By Ed Silverman
As the measles outbreak focuses attention on parents who object to vaccination, some pro-life groups argue one culprit contributing to the problem is actually Merck, which makes the only measles vaccine available in the U.S. And some have begun a new campaign this week to pressure the drug maker to alter the composition of its vaccine.
At issue is the MMR – or measles, mumps and rubella – combination vaccine sold by Merck. Pro-life groups say they object to the rubella component on religious grounds because it was made using cell lines derived from aborted fetuses. As a result, the groups say pro-life supporters have avoided the MMR vaccine ever since Merck ended production in 2009 of a dedicated measles vaccine.

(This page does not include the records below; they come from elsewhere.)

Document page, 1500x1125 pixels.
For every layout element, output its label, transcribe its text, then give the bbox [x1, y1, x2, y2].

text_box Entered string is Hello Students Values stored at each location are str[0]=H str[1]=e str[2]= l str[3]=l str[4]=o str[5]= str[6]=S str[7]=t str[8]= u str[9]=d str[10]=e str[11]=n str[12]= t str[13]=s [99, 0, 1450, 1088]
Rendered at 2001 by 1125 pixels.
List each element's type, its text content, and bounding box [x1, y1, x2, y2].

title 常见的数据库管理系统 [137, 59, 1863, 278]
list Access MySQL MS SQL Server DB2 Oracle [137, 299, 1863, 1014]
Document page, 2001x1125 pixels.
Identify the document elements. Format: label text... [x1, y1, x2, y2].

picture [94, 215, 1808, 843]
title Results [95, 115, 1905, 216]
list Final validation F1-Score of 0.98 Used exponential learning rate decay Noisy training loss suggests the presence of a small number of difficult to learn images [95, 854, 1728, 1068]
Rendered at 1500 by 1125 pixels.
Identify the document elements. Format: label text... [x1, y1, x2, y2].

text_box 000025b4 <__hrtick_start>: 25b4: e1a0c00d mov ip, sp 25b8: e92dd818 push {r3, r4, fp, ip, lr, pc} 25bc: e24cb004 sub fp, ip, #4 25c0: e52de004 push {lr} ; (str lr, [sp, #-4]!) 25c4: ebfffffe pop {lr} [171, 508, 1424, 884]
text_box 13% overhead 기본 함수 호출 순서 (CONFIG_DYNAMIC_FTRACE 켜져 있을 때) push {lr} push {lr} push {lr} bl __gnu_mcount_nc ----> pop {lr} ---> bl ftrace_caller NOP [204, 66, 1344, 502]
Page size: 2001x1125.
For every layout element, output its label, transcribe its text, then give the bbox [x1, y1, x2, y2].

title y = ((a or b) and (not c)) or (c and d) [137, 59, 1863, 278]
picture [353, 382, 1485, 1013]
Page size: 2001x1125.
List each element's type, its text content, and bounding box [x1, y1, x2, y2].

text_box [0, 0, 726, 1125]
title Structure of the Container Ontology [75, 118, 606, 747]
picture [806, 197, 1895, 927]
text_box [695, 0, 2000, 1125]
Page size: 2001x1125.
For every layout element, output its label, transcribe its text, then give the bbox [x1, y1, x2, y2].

“The current outbreak would not be as severe or widespread if parents had the ability to access separate vaccines,” says Debi Vinnedge, the director of Children of God for Life, a non-profit, pro-life organization. “Parents are being unfairly targeted as the problem when Merck is the problem. If they had the separate doses available more people would have been vaccinated.”
To what extent a separate measles vaccine might mitigate any recent outbreak or uptick in the disease is unclear. Children of God for Life and the American Life League, another pro-life group that this week has called for Merck to change its vaccine production, are uncertain of the number of supporters who would vaccinate their children if MMR was not offered only as a combined product.